#### [Tarefa 1]
Reescreva de forma mais breve o parágrafo do texto sobre os protestos no mundo árabe que começa com "Mas isso não passava", mantendo os fatos principais.
#### [Tarefa 2]
Diga se cada afirmação concorda com o texto sobre os protestos no mundo árabe, respondendo sim ou não e citando as palavras do texto que decidem a questão: (a) Moubarak estava no poder havia menos de dez anos. (b) Houve protestos também na Tunísia e no Iêmen. (c) Segundo o texto, a revolta contra os governantes mostrava que os povos desejavam regimes democráticos.
#### [Tarefa 3]
Continue o texto sobre os protestos no mundo árabe a partir do ponto em que ele termina.

#### [Texto base]
+++

Política

O falso Khadafi no cadafalso


Tudo
começou no Egito em que multidões nas praças, em protestos pacíficos, exigiam a
renúncia do ditador Moubarak, há mais de vinte anos no poder, e a imediata
abertura de eleições. À primeira vista,
parecia um fenômeno puramente local.

Mas, simultaneamente,
em outros países islâmicos de etnia árabe, como a Tunísia e o Iêmen, houve
protestos contra os respectivos ditadores de seus regimes teocráticos
abençoados por Allah.

Parecia
que, num mundo globalizado sob a forte influência da Internet, os países
islâmicos árabes tinham finalmente despertado de seu sono letárgico, com seus
povos passando a exigir regimes democráticos.

Mas isso não
passava de uma aparência enganosa. O fato de terem se rebelado contra
governantes tirânicos não implicava que desejassem regimes democráticos, mas
sim que estavam insatisfeitos com seus líderes no poder e queriam substituí-los
por outros. Seu conhecimento sobre a democracia talvez se resuma a apenas um
dos seus componentes: eleições para um novo governante.

+++

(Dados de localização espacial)
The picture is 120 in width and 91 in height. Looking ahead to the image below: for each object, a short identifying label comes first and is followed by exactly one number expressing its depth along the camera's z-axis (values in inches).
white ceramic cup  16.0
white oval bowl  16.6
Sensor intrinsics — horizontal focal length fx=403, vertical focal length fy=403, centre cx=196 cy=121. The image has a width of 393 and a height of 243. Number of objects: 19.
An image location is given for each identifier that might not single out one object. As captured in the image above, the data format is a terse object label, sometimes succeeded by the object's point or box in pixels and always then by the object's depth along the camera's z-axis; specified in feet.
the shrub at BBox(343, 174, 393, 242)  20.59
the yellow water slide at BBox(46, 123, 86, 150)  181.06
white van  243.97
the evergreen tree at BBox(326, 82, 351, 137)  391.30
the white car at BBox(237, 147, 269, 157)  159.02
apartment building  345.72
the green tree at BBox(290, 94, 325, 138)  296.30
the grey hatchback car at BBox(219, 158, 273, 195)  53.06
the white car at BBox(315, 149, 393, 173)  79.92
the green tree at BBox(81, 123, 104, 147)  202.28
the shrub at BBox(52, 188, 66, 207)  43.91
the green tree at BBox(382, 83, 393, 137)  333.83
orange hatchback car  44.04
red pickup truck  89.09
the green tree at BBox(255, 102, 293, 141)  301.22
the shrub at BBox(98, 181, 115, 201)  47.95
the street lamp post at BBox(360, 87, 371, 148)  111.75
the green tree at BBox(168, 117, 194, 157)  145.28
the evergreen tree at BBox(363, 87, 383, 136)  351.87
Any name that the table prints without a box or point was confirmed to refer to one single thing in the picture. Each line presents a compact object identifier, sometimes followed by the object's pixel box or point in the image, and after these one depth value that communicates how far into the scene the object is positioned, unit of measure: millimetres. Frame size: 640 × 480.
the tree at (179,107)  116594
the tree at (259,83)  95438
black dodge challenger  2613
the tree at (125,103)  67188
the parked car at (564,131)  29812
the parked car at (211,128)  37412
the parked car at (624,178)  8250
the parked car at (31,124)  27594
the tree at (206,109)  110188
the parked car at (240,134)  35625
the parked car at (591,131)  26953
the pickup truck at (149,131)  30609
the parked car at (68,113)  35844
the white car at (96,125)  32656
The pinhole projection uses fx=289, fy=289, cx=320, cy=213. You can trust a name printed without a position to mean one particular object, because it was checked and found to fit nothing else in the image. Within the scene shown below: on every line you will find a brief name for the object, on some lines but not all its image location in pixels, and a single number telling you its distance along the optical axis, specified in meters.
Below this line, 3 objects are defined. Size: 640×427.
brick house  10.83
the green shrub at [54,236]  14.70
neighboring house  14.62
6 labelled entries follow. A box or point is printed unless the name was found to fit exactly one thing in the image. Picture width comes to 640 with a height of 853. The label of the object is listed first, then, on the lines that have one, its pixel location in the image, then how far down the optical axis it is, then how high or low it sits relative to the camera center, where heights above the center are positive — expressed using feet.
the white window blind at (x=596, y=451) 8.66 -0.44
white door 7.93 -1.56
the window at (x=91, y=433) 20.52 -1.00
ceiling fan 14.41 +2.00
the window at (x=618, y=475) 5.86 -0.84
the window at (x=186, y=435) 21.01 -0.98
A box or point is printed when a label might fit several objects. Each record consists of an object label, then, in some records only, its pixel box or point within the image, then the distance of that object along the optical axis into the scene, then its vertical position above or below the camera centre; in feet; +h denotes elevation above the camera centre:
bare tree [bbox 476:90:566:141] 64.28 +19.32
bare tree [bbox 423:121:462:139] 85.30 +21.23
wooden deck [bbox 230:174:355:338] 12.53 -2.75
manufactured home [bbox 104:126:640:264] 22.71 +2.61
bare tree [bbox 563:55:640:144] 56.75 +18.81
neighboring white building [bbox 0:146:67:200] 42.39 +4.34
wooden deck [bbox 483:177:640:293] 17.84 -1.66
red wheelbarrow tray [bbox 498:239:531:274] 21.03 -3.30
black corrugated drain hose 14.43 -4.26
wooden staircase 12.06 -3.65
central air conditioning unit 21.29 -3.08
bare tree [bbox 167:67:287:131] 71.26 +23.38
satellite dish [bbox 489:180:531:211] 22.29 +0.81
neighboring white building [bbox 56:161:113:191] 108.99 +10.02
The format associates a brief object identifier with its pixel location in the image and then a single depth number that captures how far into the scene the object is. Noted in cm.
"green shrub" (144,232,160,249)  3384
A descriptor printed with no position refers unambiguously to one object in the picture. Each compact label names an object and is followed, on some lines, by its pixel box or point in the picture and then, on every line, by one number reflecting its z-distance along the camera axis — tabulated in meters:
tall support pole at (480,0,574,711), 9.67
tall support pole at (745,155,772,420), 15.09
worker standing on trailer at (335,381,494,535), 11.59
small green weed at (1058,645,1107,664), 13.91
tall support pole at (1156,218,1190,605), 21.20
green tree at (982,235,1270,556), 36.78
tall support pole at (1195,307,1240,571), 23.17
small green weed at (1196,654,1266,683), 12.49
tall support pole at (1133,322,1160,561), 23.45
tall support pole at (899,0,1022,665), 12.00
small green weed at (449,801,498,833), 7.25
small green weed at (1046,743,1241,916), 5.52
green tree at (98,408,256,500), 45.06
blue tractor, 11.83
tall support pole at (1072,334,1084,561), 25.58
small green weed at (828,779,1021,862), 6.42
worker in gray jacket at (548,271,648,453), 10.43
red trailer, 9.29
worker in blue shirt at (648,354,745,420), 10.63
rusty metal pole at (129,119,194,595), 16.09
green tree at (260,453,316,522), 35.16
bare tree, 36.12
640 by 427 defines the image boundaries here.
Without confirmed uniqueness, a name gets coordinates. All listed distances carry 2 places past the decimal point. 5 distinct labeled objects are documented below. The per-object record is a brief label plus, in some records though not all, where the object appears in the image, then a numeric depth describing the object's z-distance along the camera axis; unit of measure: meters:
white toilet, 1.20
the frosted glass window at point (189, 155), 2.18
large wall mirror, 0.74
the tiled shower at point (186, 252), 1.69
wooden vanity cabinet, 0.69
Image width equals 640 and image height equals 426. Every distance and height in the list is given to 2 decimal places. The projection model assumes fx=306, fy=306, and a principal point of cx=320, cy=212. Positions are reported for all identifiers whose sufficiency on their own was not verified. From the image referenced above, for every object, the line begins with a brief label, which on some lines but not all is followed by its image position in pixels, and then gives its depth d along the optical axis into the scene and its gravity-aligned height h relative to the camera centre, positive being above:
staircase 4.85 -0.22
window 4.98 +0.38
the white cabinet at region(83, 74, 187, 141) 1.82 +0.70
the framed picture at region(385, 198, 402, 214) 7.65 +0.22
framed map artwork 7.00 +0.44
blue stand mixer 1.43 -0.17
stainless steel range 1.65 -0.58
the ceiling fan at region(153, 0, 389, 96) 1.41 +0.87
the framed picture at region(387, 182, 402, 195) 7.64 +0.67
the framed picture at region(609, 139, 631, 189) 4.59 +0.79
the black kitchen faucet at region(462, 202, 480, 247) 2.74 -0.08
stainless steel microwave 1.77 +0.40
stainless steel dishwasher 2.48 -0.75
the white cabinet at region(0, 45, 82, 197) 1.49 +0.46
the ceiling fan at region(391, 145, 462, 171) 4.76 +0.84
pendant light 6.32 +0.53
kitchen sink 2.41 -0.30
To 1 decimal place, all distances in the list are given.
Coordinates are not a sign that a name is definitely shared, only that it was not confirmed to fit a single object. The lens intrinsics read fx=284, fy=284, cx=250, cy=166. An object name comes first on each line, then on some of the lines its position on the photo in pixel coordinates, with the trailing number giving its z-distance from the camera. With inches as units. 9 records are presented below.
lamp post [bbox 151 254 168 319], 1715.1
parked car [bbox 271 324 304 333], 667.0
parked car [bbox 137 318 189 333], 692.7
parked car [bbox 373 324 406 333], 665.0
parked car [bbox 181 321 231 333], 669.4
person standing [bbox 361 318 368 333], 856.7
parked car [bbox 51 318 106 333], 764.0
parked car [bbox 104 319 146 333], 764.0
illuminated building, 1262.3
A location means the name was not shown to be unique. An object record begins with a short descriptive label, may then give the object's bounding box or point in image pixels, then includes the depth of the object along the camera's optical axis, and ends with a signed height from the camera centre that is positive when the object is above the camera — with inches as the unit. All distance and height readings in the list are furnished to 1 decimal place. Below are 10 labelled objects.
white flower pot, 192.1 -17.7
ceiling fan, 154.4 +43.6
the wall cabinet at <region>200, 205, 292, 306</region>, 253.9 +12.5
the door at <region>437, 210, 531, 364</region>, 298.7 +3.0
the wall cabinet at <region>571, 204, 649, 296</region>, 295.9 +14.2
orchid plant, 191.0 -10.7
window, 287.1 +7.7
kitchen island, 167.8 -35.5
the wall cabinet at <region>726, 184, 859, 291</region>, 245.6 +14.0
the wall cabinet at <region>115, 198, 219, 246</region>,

+++

#### [Resposta 1]
Tratava-se de uma aparência enganosa: rebelar-se contra governantes tirânicos não significava querer democracia, e sim trocar líderes com os quais os povos estavam insatisfeitos. Para eles, a democracia talvez se reduza a eleições para um novo governante.

#### [Resposta 2]
(a) Não: "há mais de vinte anos no poder".
(b) Sim: "em outros países islâmicos de etnia árabe, como a Tunísia e o Iêmen, houve protestos".
(c) Não: "não implicava que desejassem regimes democráticos".

#### [Resposta 3]
Ora, no
Iraque havia eleições com vários candidatos e Saddam Hussein do Partido Baat costumava
ser eleito com 100% dos votos. É preciso acrescentar que o voto era aberto e
era registrado o nome de quem votou em quem. Assim era a “democracia” do Iraque: uma
democracia de araque.

Um pouco
menos contundente foi o reinado mexicano do PRI (Partido Revolucionário
Institucional) – uma verdadeira contradictio in adjectio! – que permaneceu no poder durante 70 anos, sendo
eleito e reeleito, graças a uma poderosa rede de corrupção eleitoral.

No Egito
dos antigos faraós, após alguma relutância, Moubarak renunciou e os militares
assumiram o poder, “provisoriamente”, prometendo eleições em setembro, como já
estava legalmente previsto pelo calendário eleitoral.

As
agitações continuaram nos demais países, sendo que na Líbia ocorreu algo mais
contundente: grupos de guerrilheiros, de desconhecida orientação política, iniciaram
guerrilhas contra o ditador e chegaram a tomar algumas cidades longe da capital
do país, Trípoli, a fortaleza de Khadafi.

Também há
mais de vinte anos no poder, Muammar Khadafi era um violento antiocidentalista
e antiamericanista, responsável pelo atentado terrorista em Lockerby (Escócia) que
derrubou um avião matando centenas de “infiéis”, i.e. não-seguidores de Allah e
de seu profeta, Maomé.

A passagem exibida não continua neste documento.